Esta noche morirá una hija, esta noche un hijo morirá

Esta noche mami tendrá que llorar sola en casa

Porque un asesino perdió una bala de su pistola

Me tiene consternada la muerte de la enfermera de la Maternidad Concepción Palacios, asesinada a golpes por dos mujeres a quienes les reclamó porque estaban dañando el ascensor. También por el asesinato de un joven en la puerta de una farmacia, porque le pidió a un hombre que estaba orinando en el jardín del local que no lo hiciera. El hombre se montó en su carro, le dio la vuelta a la manzana y le metió dos tiros al muchacho.

Sólo estos dos acontecimientos en la Venezuela en la que yo crecí hubieran sacudido a la sociedad durante meses. Ahora, pasan varios a la semana y la mayoría sigue impertérrita. ¡Estamos enfermos!

Permítanme presentarles a Caracas, embajada del infierno, tierra de asesinos

Cientos de personas mueren todas las semanas, no vivimos en guerra, pero el país está lleno de locos

Aquí hay más muertes que en Pakistán, Líbano, Kosovo, Vietnam y Afganistán

Muchas mafias, muchos capos y muchos asesinos locos con rápidas ametralladoras

Hace unos diez años la periodista Nelly Aguilera me contó la historia de un muchacho sobre quien había hecho un reportaje. Le siguió la pista porque había sido un excelente estudiante, a quien los malandros lo tenían hostigado en el liceo. Fue tanto el hostigamiento que el joven decidió no solo que no se los calaba más, sino que la única forma de neutralizarlos era volviéndose él el jefe de la banda. Y como era inteligente, lo hizo.

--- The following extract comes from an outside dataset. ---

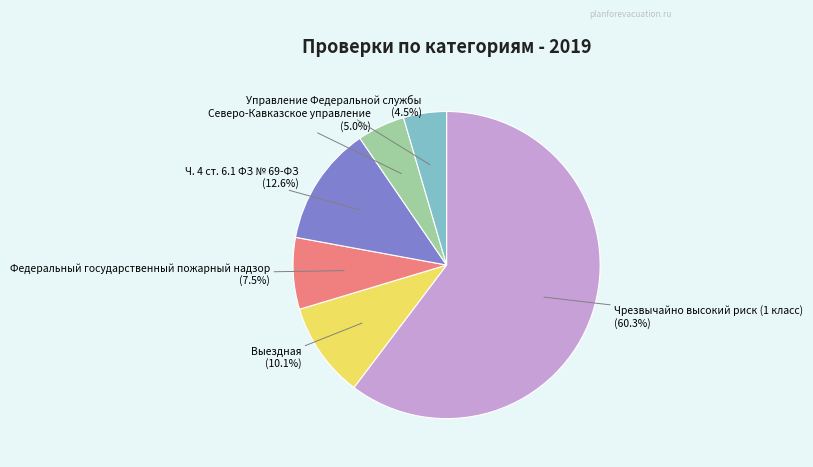

Does any single category account for the majority?

Yes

Nelly lo conoció cuando estaba preso, pagando pena por un robo. Lo entrevistó en la cárcel, cuando le faltaba poco para salir. “Yo no voy a vivir más de veintitrés o veinticuatro años”, le dijo. “Cuando salga de aquí estoy muerto”.

Y así fue. Él murió asesinado frente a un quiosco de revistas. La dueña del quiosco, quien conocía a todos los malandros de la zona, le dijo a Nelly que “al principio, cuando mataban a alguien, ella se ponía muy nerviosa, cerraba y se iba para su casa. Pero como los asesinatos se hicieron habituales, ahora lo que les pedía era que no los mataran tan cerca, porque le salpicaban las revistas de sangre y ésas la gente no las compraba.

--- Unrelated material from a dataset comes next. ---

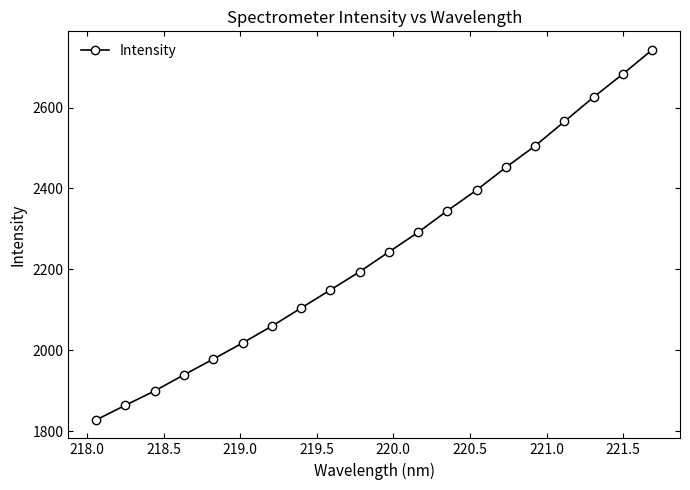

What is the minimum value shown in the chart?

1828.5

La sangre correrá, la sangre correrá

Un río de sangre tendrás que cruzar para entrar a Babilonia

Asesino, baja tus metralletas

Cuidado, esta noche alguien morirá en algún lugar

Al cantante Onechot casi lo matan por haber denunciado esta patética realidad en la canción “Rotten town” (ciudad podrida), cuya letra acompaña este artículo.

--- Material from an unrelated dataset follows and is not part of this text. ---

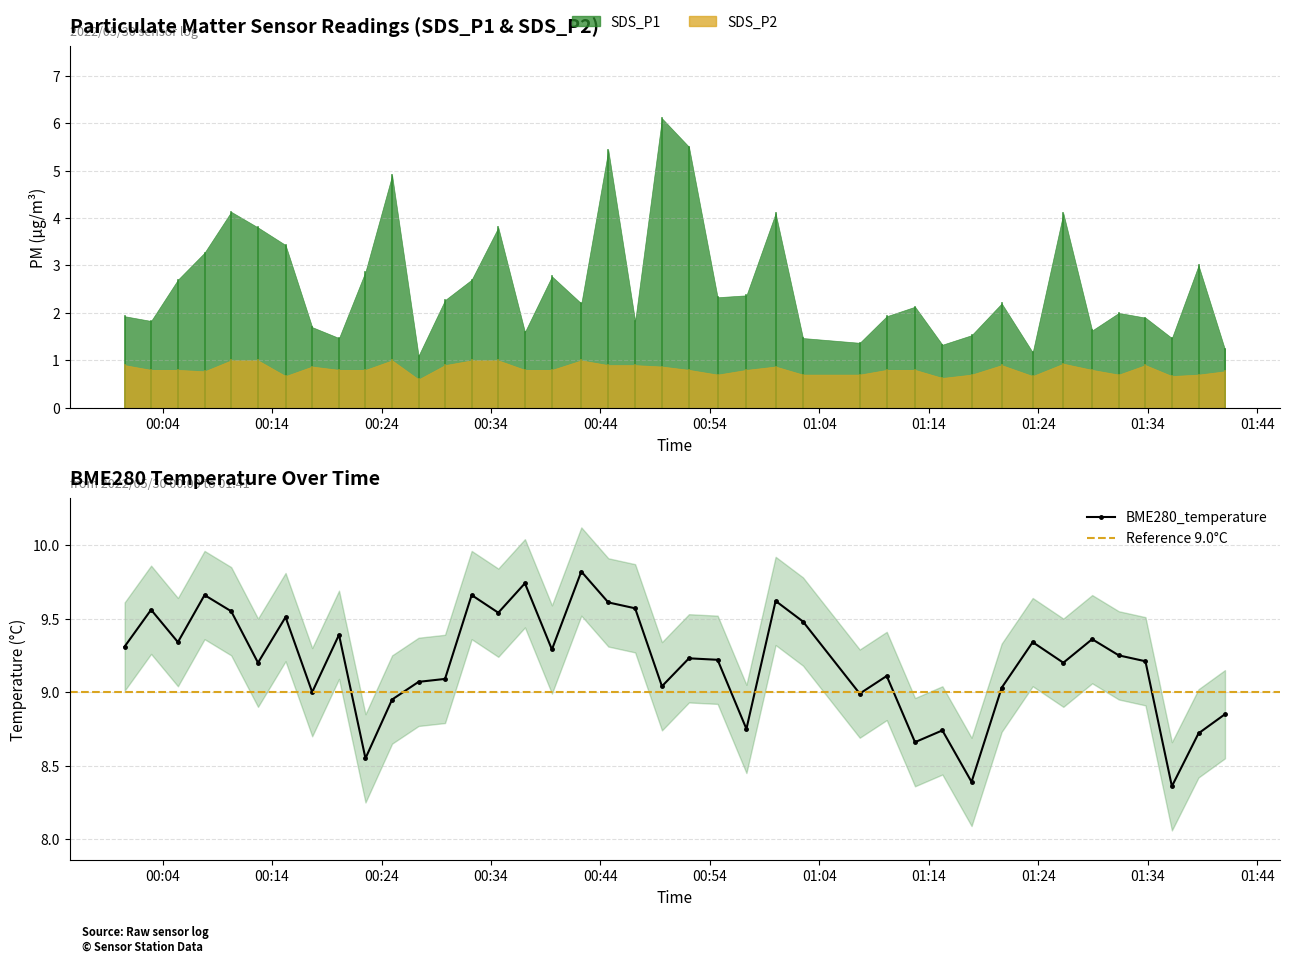

Reading left to right, extract all data points from this chart.

SDS_P1: 0=1.9	1=1.8	2=2.7	3=3.3	4=4.1	5=3.8	6=3.4	7=1.7	8=1.5	9=2.9	10=4.9	11=1.1	12=2.3	13=2.7	14=3.8	15=1.6	16=2.8	17=2.2	18=5.4	19=1.8	20=6.1	21=5.5	22=2.3	23=2.4	24=4.1	25=1.5	26=1.4	27=1.9	28=2.1	29=1.3	30=1.5	31=2.2	32=1.2	33=4.1	34=1.6	35=2.0	36=1.9	37=1.5	38=3.0	39=1.2
SDS_P2: 0=0.9	1=0.8	2=0.8	3=0.8	4=1.0	5=1.0	6=0.7	7=0.9	8=0.8	9=0.8	10=1.0	11=0.6	12=0.9	13=1.0	14=1.0	15=0.8	16=0.8	17=1.0	18=0.9	19=0.9	20=0.9	21=0.8	22=0.7	23=0.8	24=0.9	25=0.7	26=0.7	27=0.8	28=0.8	29=0.6	30=0.7	31=0.9	32=0.7	33=0.9	34=0.8	35=0.7	36=0.9	37=0.7	38=0.7	39=0.8
BME280_temperature: 0=9.3	1=9.6	2=9.3	3=9.7	4=9.6	5=9.2	6=9.5	7=9.0	8=9.4	9=8.6	10=8.9	11=9.1	12=9.1	13=9.7	14=9.5	15=9.7	16=9.3	17=9.8	18=9.6	19=9.6	20=9.0	21=9.2	22=9.2	23=8.8	24=9.6	25=9.5	26=9.0	27=9.1	28=8.7	29=8.7	30=8.4	31=9.0	32=9.3	33=9.2	34=9.4	35=9.2	36=9.2	37=8.4	38=8.7	39=8.8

Ellos viven en una ciudad podrida, en un pueblo podrido

Alguien quiere poner mi cabeza bajo tierra

Ellos viven en una ciudad podrida, en un pueblo podrido

¡Asesino vuélate tu propia cabeza!

¡Nos hemos acostumbrado vivir entre asesinatos y sicariatos! Los delincuentes sueltos y nosotros entre rejas. Vemos impávidos cómo Iván Simonovis, María Lourdes Afiuni y tantos otros cuyos nombres desconocemos, están condenados a morir de mengua, simplemente porque nos hemos acostumbrado a que no haya justicia.

Nos hemos acostumbrado a convivir con corruptos y corruptores. A la matraca, a la cayapa, a los abusos de autoridad. Nos hemos acostumbrado a la violación de la privacidad, a la pérdida de libertades, a estar en constante zozobra. A los atropellos, al insulto, a la descalificación.

Lo anormal es lo normal… nos hemos convertido en una sociedad que acepta como “normales” los instrumentos de su propia destrucción.